Silver prices plummeted by more than 7% after a series of sharp increases.
According to the Vietnam Commodity Exchange (MXV), metals were the focus of attention for domestic and international investors, leading the overall market downturn. Silver prices fell sharply by more than 7% – the steepest decline since early October – dropping below the psychological threshold of $50 per ounce due to massive profit-taking amid a strengthening US dollar and weakening industrial consumption prospects. At the close of trading, the December silver futures contract settled at $47.7 per ounce.

Analysts believe this correction is inevitable after a prolonged rally, especially as new data shows slowing industrial demand. In China, which accounts for about 40% of global industrial silver demand, GDP growth in the third quarter reached only 4.8%, down from 5.2% in the previous quarter. Although industrial production in September increased by 6.5% year-on-year, the economy is considered increasingly dependent on exports, threatening silver demand in the electronics, solar panel, and green energy sectors. At the same time, the US dollar index (DXY) rose 0.35% to 98.93 points – its third consecutive day of gains – making the precious metal less attractive to investors holding other currencies.
Despite a sharp short-term correction, the long-term outlook for silver remains positive thanks to a solid supply and demand foundation.
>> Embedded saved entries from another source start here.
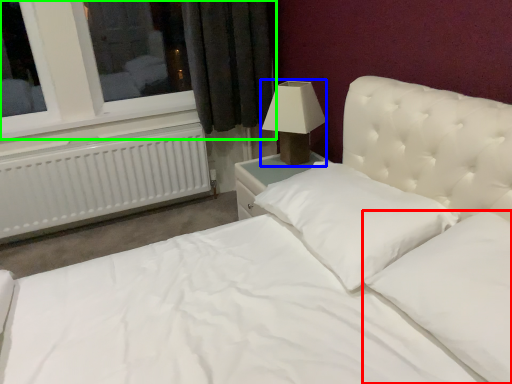
Question: Which object is the farthest from pillow (highlighted by a red box)? Choose among these: lamp (highlighted by a blue box) or window (highlighted by a green box).

Choices:
 (A) lamp
 (B) window

Answer: (B)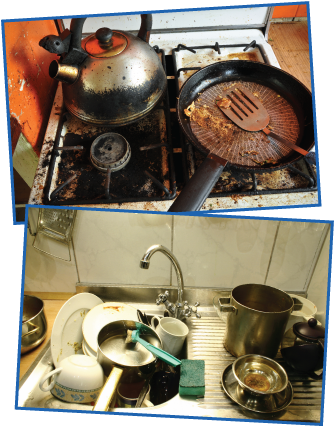
Where is `tall silver pot next to sink`? The height and width of the screenshot is (427, 335). tall silver pot next to sink is located at coordinates (250, 328).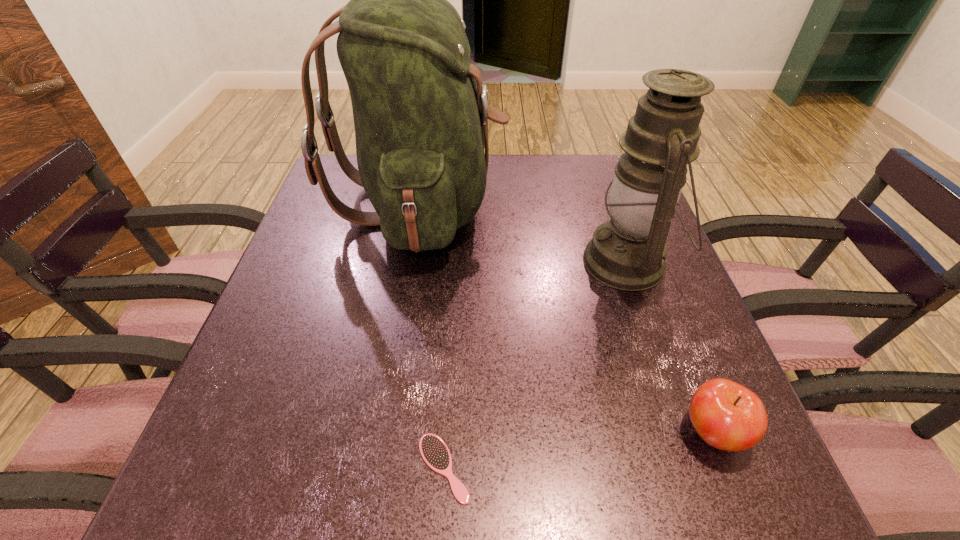
Where is `backpack`? This screenshot has height=540, width=960. backpack is located at coordinates click(420, 110).

What are the coordinates of `oil lamp` in the screenshot? It's located at (628, 252).

At what (x,y) coordinates should I click in order to perform the action: click on apple. Please return your answer as a coordinate pair (x, y). The width and height of the screenshot is (960, 540). Looking at the image, I should click on (726, 415).

The height and width of the screenshot is (540, 960). I want to click on hairbrush, so click(x=434, y=451).

The width and height of the screenshot is (960, 540). In order to click on vacant position located on the open flap of the backpack in this screenshot , I will do `click(623, 205)`.

Where is `free spot located 0.290m on the left of the oil lamp`? The height and width of the screenshot is (540, 960). free spot located 0.290m on the left of the oil lamp is located at coordinates (452, 262).

Identify the location of vacant space positioned on the back of the second shortest object. The width and height of the screenshot is (960, 540). (669, 319).

You are a GUI agent. You are given a task and a screenshot of the screen. Output one action in this format:
    pyautogui.click(x=<x>, y=<y>)
    Task: Click on the vacant space located 0.360m on the right of the hairbrush
    This screenshot has width=960, height=540.
    Given the screenshot: What is the action you would take?
    pyautogui.click(x=712, y=468)

Locate an element on the screen. This screenshot has width=960, height=540. object at the far edge is located at coordinates (420, 110).

Where is `apple situated at the near edge`? Image resolution: width=960 pixels, height=540 pixels. apple situated at the near edge is located at coordinates (726, 415).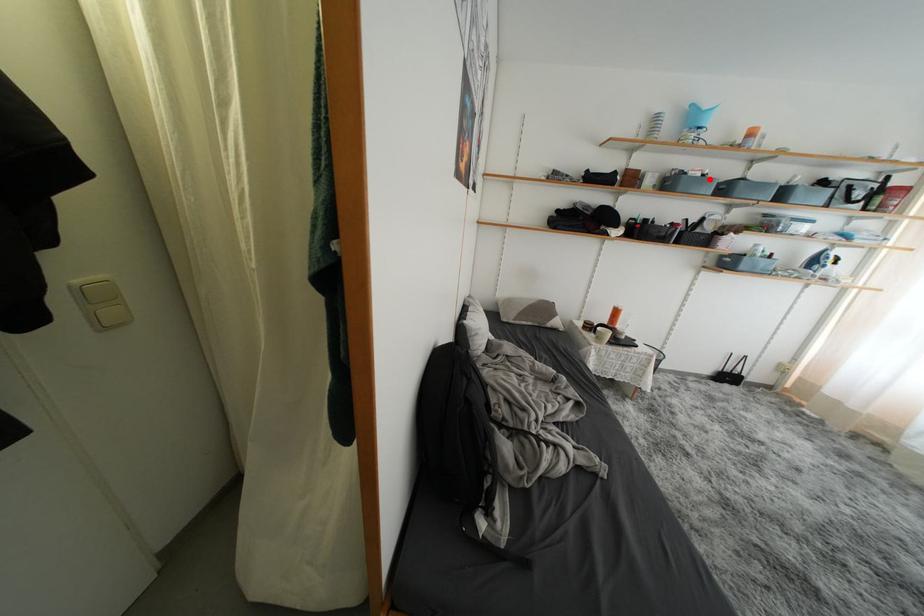
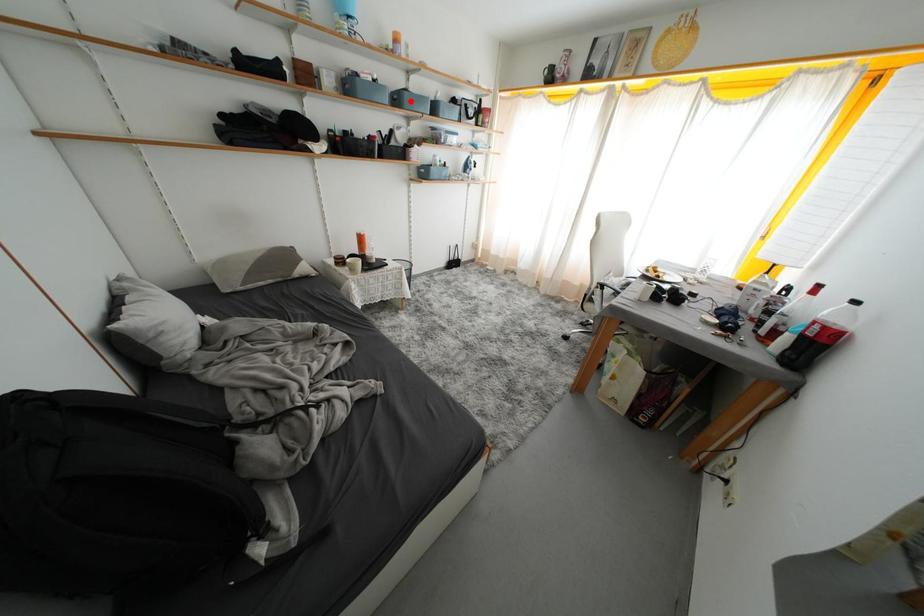
I am providing you with two images of the same scene from different viewpoints. A red point is marked on the first image and another point is marked on the second image. Are the points marked in image1 and image2 representing the same 3D position?

No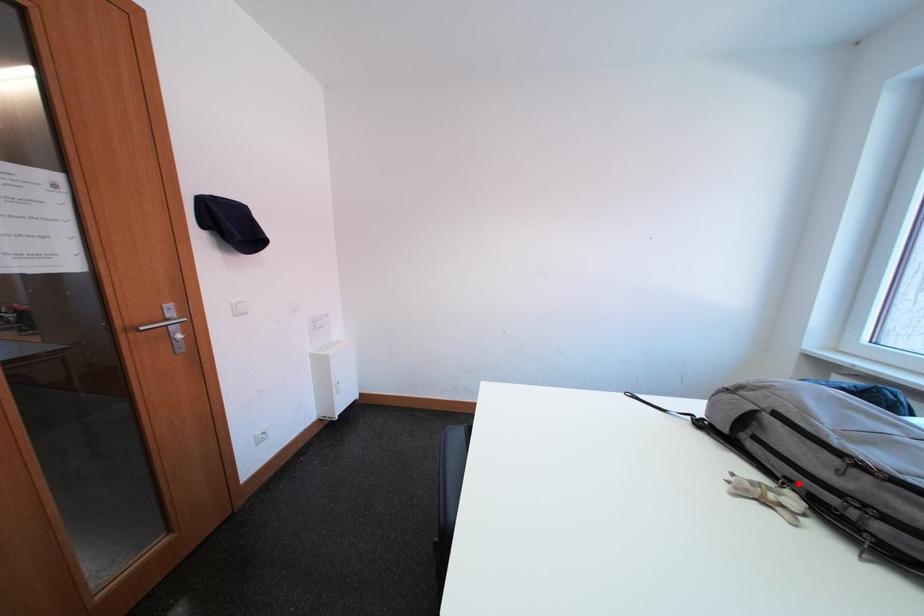
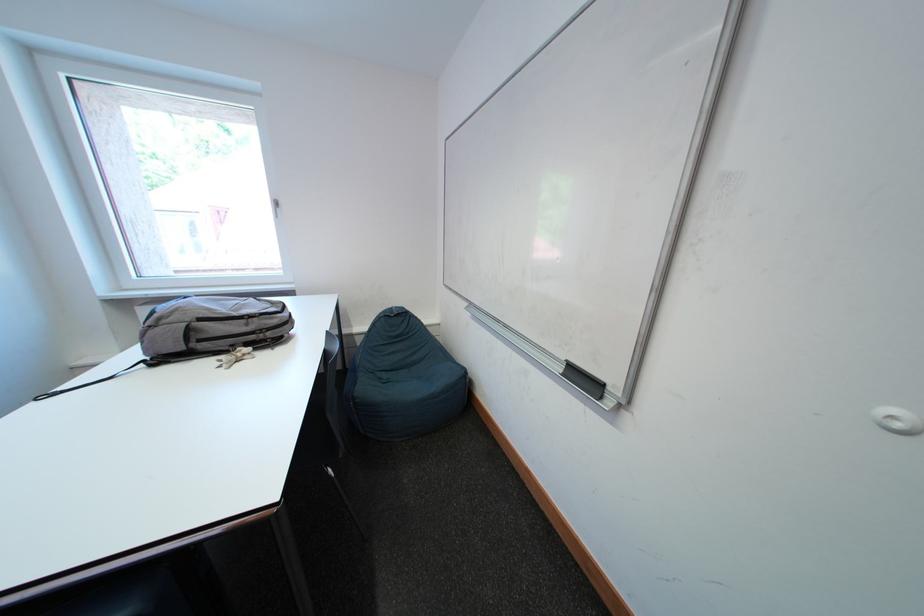
Find the pixel in the second image that matches the highlighted location in the first image.

(241, 349)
The market is projected to continue its deficit for the fifth consecutive year as demand from renewable energy and electric vehicles remains strong. Furthermore, geopolitical risks and the possibility of the US Federal Reserve (Fed) easing monetary policy are expected to reactivate safe-haven buying. Investors are currently watching the US Consumer Price Index (CPI) data, scheduled for release on the evening of October 24th (Vietnam time), a key factor in shaping interest rate expectations amidst the ongoing US government shutdown.
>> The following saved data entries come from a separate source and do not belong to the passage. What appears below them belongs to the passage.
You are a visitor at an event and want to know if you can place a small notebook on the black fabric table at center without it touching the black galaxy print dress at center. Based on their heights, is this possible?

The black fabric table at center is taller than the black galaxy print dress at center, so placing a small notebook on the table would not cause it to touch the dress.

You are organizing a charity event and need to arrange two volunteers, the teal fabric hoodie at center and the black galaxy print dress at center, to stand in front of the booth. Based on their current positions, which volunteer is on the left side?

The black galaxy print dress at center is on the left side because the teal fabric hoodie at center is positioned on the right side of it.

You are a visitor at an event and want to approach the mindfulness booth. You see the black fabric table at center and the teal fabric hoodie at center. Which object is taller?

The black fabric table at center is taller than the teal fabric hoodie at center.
In Vietnam, the price of 999 silver also fell by more than 4% on the morning of October 22nd, dropping below the 1.7 million VND/ounce mark that had been maintained for the past half month. Currently, the price of silver in Hanoi ranges from 1.626 to 1.656 million VND/ounce (buy - sell), while in Ho Chi Minh City it is 1.628 to 1.662 million VND/ounce. Due to its almost complete dependence on imports, domestic silver prices usually fluctuate in parallel with the world market.
Coffee is going against the trend amidst supply shortages.
In contrast to the gloomy performance of precious metals, world coffee prices continued to rise as supply from Brazil – the world's largest producer and exporter – plummeted. At the close of trading on October 21st, the December Arabica contract rose 1.85% to $9,117 per ton, while the November Robusta contract increased 2.3% to $4,620 per ton.

According to the Brazilian Coffee Exporters Association (Cecafé), as of October 21st, only over 2.1 million bags of coffee had been cleared through customs, and the projected volume for the entire month is only 3.8-4 million bags, 20% lower than the same period last year. Furthermore, tariff barriers continue to hinder trade flows between Brazil and the US, forcing roasters to seek temporary supplies on the ICE exchange, causing Arabica coffee inventories to fall to their lowest level in 19 months (467,110 bags), while Robusta inventories hit a three-month low of only 6,152 lots.
In the domestic market, weather conditions are also creating pressure as tropical storm Fengshen moves into the central region, forecasting prolonged heavy rain in the Central Highlands – the country's key coffee-growing area. Continuous rain for the next 7-10 days could increase the risk of flooding and landslides, affecting harvesting progress.
Domestic trading activity is currently sluggish, with purchasing agents mainly waiting for the main harvest season. This morning (October 22nd), the purchase price of bulk green coffee beans in the Central Highlands and Southeast regions increased by 2,000 VND/kg compared to yesterday, reaching 115,000 - 116,000 VND/kg.
MXV believes that the upward trend in coffee prices is likely to continue in the short term as supply factors have not yet shown significant improvement. Brazilian exports are forecast to continue slowing in November due to unfavorable weather and tariff barriers. In addition, the risk of prolonged heavy rains in the Central Highlands could affect harvesting progress and coffee bean quality, thereby increasing pressure on global supply. However, MXV suggests that the price increase margin may narrow as the peak harvesting season approaches, especially if new supplies from Vietnam and Indonesia are brought to market soon.